→ Required action: The string "High" appears in some lines of the data. Report how many, with no other words.

→ Information provided:
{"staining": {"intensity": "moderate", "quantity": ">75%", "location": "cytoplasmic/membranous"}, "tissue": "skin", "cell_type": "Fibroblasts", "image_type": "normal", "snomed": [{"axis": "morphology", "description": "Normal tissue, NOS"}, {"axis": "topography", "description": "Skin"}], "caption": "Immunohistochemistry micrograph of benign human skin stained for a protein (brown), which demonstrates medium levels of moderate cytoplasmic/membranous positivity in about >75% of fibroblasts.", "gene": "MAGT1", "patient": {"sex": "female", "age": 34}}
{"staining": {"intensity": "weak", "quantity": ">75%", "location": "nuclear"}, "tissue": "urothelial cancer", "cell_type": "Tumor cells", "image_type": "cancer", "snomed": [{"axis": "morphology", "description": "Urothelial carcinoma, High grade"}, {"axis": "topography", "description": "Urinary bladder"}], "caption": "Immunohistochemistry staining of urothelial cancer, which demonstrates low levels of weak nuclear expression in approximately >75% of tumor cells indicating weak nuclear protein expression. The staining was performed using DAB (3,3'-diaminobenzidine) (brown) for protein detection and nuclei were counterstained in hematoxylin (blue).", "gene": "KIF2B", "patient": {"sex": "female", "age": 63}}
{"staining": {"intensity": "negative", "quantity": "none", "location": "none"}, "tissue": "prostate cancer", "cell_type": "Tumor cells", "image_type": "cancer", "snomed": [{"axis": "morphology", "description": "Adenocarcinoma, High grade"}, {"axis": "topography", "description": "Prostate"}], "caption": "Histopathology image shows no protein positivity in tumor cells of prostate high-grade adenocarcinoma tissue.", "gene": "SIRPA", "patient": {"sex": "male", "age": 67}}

→ Output for this exercise: 2